**Instruction 1**
Select every line of the entries below that contains the word "Teacher", matching case exactly, and copy each of those lines.

## begin Excerpt

In December 2007, the FASB issued No. 141(R), “Business Combinations” (“SFAS 141(R)”). SFAS 141(R) provides companies with principles and requirements on how an acquirer recognizes and measures in its financial statements the identifiable assets acquired, liabilities assumed, and any non-controlling interest in the acquiree as well as the recognition and measurement of goodwill acquired in a business combination. SFAS 141(R) also requires certain disclosures to enable users of the financial statements to evaluate the nature and financial effects of the business combination. Acquisition costs associated with the business combination will generally be expensed as incurred. SFAS 141(R) is effective for business combinations occurring in fiscal years beginning after December 15, 2008, which will require the Company to adopt these provisions for business combinations occurring in fiscal 2009 and thereafter. Early adoption of SFAS 141(R) is not permitted. Management is currently evaluating the effects of this statement, but it is not expected to have any impact on the Company’s financial statements.
In March 2008, the FASB issued No. 161, “Disclosures about Derivative Instruments and Hedging Activities, an amendment of FASB Statement No. 133. (“SFAS 161"). SFAS 161 requires enhanced disclosures about an entity's derivative and hedging activities and thereby improves the transparency of financial reporting. This Statement is effective for financial statements issued for fiscal years and interim periods beginning after November 15, 2008, with early application encouraged. This Statement encourages, but does not require, comparative disclosures for earlier periods at initial adoption. Management is currently evaluating the effects of this statement, but it is not expected to have any impact on the Company’s financial statements.
Pervasiveness of Estimates
The preparation of financial statements in conformity with generally accepted accounting principles requires management to make estimates and assumptions that affect the reported amounts of assets and liabilities and disclosure of contingent assets and liabilities at the date of the financial statements and the reported amounts of revenues and expenses during the reporting period. Actual results could differ from those estimates, and the differences could be material.
NOTE 2 – CONCENTRATIONS OF CREDIT RISK AND ECONOMIC DEPENDENCE
Financial instruments that potentially subject the Company to credit risk consist principally of cash and cash equivalents and accounts receivable.
The Company has no significant off-balance-sheet concentrations of credit risk such as foreign exchange contracts, options contracts or other foreign hedging arrangements.
Cash and Cash Equivalents
The Company at times has cash and cash equivalents with its financial institution in excess of Federal Deposit Insurance Corporation (FDIC) insurance limits. The Company places its cash and cash equivalents with high credit quality financial institutions which minimize these risks. As of September 30, 2009, the Company had cash in excess of FDIC limits of $250,099 with Bank of America and $45,743 with Sterling National Bank.

## end Excerpt

**Instruction 2**
Return everything in the accounting excerpt from "Pervasiveness of Estimates" down to "foreign hedging arrangements.", copied word for word.

## begin Data supplied

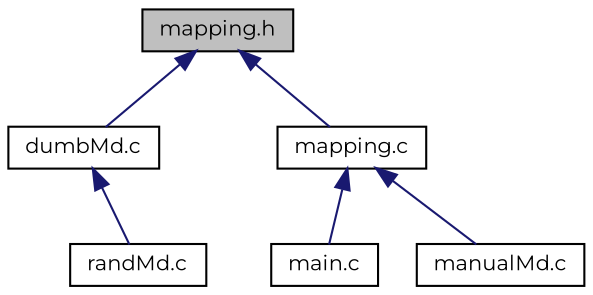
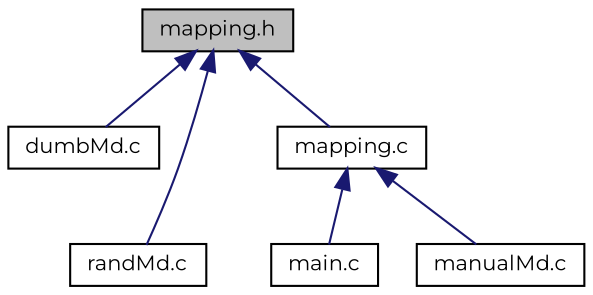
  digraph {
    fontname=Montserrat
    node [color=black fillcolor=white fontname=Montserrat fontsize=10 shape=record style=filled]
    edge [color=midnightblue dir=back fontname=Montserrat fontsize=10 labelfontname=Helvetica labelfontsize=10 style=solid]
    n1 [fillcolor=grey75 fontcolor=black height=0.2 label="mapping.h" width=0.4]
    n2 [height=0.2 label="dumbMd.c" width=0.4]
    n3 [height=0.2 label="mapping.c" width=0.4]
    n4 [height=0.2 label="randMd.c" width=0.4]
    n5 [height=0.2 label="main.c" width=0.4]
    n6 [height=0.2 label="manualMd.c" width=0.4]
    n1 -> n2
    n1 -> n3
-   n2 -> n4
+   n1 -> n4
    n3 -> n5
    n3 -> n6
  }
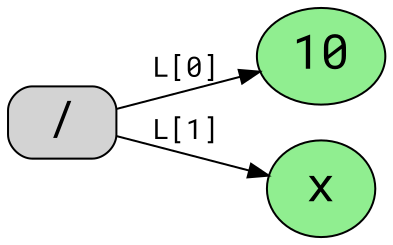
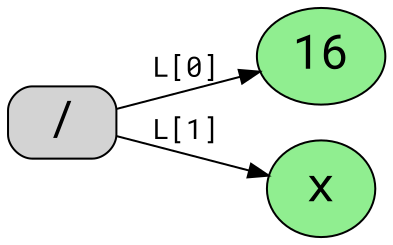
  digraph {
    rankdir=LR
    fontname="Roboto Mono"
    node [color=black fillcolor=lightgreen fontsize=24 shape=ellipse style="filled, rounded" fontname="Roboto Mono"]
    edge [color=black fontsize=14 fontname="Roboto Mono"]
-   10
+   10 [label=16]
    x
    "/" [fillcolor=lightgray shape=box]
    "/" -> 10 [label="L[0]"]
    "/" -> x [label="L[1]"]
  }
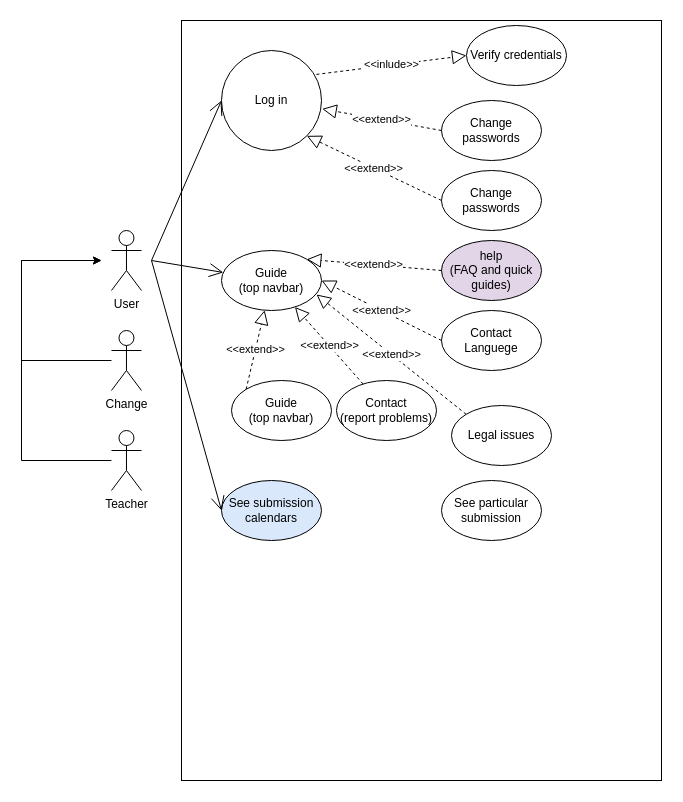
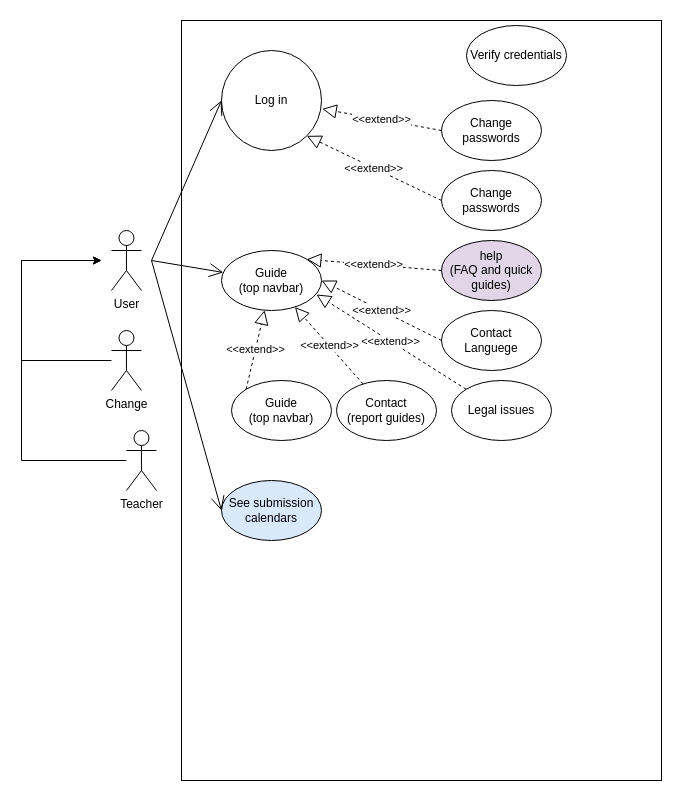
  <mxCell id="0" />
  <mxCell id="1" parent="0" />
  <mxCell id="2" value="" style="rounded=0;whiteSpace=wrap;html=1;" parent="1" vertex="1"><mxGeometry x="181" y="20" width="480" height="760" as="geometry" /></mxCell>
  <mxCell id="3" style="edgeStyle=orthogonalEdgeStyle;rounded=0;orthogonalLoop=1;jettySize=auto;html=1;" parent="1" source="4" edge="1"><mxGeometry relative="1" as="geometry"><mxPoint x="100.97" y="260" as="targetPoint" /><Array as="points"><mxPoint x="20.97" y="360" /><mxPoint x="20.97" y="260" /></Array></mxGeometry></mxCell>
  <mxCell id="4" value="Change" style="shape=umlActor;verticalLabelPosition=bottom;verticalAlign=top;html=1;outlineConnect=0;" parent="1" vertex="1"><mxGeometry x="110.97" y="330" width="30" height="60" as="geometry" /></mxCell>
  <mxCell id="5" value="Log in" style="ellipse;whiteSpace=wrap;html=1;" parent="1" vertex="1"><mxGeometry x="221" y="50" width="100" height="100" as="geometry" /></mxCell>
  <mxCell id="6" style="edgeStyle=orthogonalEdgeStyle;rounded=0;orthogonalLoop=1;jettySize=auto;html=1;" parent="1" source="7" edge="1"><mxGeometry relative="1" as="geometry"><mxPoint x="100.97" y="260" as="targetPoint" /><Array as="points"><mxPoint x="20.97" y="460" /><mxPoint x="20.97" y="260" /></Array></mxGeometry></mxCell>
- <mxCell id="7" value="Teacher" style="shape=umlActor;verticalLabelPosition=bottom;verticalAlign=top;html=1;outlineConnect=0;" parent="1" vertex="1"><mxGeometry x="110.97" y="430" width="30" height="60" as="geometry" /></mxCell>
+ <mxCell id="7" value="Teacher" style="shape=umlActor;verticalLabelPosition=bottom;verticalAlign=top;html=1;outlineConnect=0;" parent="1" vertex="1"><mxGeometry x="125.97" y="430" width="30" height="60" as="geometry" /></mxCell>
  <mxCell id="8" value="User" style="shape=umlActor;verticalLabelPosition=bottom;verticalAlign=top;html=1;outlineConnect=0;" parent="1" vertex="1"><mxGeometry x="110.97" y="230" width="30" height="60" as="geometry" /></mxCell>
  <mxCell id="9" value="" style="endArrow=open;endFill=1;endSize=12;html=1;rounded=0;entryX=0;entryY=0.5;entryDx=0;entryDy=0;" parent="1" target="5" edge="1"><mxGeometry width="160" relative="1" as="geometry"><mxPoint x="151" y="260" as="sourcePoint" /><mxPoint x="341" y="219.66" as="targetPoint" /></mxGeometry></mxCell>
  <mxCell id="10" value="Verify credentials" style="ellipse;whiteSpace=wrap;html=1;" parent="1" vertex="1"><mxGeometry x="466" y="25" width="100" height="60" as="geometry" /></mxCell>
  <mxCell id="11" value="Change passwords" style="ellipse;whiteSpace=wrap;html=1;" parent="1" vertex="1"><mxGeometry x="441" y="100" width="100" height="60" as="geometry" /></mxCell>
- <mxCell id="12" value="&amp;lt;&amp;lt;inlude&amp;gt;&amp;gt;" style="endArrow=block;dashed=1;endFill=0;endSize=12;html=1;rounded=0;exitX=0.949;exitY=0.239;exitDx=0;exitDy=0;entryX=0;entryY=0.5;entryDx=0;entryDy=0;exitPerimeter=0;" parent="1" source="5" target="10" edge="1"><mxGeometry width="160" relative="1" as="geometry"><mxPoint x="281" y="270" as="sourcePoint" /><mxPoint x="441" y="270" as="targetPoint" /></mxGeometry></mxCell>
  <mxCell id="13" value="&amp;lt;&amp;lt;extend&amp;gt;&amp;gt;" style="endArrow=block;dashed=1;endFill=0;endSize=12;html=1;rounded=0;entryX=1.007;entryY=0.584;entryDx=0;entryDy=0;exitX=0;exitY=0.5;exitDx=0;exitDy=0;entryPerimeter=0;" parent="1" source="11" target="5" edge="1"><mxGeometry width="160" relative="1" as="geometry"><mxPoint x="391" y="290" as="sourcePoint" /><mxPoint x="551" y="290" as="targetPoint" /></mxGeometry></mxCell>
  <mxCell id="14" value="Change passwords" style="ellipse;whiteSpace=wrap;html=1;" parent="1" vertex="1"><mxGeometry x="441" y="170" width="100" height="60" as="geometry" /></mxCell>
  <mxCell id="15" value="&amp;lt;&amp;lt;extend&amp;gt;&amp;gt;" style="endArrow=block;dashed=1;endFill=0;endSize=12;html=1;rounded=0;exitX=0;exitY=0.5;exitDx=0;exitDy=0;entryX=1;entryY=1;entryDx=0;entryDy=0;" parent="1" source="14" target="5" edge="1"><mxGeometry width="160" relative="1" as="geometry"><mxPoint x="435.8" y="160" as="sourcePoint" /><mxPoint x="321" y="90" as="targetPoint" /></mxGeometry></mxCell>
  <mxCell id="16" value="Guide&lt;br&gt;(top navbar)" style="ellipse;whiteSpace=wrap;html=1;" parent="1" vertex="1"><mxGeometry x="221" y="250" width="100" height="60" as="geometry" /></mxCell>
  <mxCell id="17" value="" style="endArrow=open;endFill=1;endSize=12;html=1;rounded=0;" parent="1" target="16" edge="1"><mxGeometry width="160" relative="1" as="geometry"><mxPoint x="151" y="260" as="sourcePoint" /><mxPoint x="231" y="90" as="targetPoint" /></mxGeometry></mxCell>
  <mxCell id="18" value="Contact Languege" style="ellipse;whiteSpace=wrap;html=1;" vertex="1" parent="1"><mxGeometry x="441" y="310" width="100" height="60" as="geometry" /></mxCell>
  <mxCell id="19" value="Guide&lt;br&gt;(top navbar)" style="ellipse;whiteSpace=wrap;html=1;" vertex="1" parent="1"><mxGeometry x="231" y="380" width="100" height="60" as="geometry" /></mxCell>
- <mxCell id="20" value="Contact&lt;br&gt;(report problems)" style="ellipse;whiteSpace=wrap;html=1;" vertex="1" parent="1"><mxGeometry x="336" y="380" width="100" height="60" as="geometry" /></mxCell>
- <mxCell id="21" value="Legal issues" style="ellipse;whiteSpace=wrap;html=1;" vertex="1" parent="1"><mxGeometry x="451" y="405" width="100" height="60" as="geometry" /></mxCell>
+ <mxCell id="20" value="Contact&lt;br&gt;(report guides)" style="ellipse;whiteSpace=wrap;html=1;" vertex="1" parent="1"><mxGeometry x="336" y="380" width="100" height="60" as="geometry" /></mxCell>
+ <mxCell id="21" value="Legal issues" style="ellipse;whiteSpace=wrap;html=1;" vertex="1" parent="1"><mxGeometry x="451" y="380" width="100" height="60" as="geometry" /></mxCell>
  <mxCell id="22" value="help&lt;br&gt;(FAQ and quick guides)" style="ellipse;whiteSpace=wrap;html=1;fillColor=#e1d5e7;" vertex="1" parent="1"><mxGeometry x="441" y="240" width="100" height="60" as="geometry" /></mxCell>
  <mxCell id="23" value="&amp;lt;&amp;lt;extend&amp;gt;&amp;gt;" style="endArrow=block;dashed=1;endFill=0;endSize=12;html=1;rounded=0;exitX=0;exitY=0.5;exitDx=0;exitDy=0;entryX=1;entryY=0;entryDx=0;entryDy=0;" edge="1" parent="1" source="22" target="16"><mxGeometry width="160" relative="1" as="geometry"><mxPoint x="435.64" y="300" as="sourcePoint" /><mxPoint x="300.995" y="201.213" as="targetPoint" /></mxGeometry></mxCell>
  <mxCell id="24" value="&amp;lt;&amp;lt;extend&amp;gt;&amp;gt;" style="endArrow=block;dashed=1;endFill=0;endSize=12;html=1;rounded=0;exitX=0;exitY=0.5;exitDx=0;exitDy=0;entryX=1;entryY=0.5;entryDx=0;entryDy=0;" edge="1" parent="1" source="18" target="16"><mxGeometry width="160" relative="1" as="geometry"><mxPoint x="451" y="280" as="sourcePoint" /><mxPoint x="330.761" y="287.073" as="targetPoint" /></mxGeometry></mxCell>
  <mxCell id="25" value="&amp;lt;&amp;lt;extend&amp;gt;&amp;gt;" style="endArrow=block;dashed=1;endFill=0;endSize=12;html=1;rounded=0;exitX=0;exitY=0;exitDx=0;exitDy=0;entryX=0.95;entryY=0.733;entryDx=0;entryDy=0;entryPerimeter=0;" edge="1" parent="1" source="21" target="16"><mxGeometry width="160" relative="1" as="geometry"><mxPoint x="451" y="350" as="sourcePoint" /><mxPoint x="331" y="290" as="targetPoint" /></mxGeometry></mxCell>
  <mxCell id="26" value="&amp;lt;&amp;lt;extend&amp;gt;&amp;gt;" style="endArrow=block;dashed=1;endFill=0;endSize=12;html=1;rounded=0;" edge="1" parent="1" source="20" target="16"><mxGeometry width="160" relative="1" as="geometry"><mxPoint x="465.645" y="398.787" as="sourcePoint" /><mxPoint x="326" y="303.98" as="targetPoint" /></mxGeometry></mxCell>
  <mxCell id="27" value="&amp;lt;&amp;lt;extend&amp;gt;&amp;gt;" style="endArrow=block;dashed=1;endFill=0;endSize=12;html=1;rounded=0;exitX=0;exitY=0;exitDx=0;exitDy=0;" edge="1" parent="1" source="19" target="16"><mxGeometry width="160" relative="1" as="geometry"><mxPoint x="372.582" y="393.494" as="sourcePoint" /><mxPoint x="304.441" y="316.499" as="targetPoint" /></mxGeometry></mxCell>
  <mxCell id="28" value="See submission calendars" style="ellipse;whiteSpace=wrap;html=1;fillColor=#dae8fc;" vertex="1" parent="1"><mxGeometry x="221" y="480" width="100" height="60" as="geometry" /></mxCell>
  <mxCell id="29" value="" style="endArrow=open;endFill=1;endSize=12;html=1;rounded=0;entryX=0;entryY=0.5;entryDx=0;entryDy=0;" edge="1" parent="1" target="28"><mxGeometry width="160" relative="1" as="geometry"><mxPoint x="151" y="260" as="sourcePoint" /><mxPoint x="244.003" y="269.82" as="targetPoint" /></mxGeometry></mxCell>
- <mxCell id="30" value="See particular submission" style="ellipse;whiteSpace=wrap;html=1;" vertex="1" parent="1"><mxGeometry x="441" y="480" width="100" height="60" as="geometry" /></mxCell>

## end Data supplied

**Solution 1**
- <mxCell id="7" value="Teacher" style="shape=umlActor;verticalLabelPosition=bottom;verticalAlign=top;html=1;outlineConnect=0;" parent="1" vertex="1"><mxGeometry x="110.97" y="430" width="30" height="60" as="geometry" /></mxCell>
+ <mxCell id="7" value="Teacher" style="shape=umlActor;verticalLabelPosition=bottom;verticalAlign=top;html=1;outlineConnect=0;" parent="1" vertex="1"><mxGeometry x="125.97" y="430" width="30" height="60" as="geometry" /></mxCell>

**Solution 2**
Pervasiveness of Estimates
The preparation of financial statements in conformity with generally accepted accounting principles requires management to make estimates and assumptions that affect the reported amounts of assets and liabilities and disclosure of contingent assets and liabilities at the date of the financial statements and the reported amounts of revenues and expenses during the reporting period. Actual results could differ from those estimates, and the differences could be material.
NOTE 2 – CONCENTRATIONS OF CREDIT RISK AND ECONOMIC DEPENDENCE
Financial instruments that potentially subject the Company to credit risk consist principally of cash and cash equivalents and accounts receivable.
The Company has no significant off-balance-sheet concentrations of credit risk such as foreign exchange contracts, options contracts or other foreign hedging arrangements.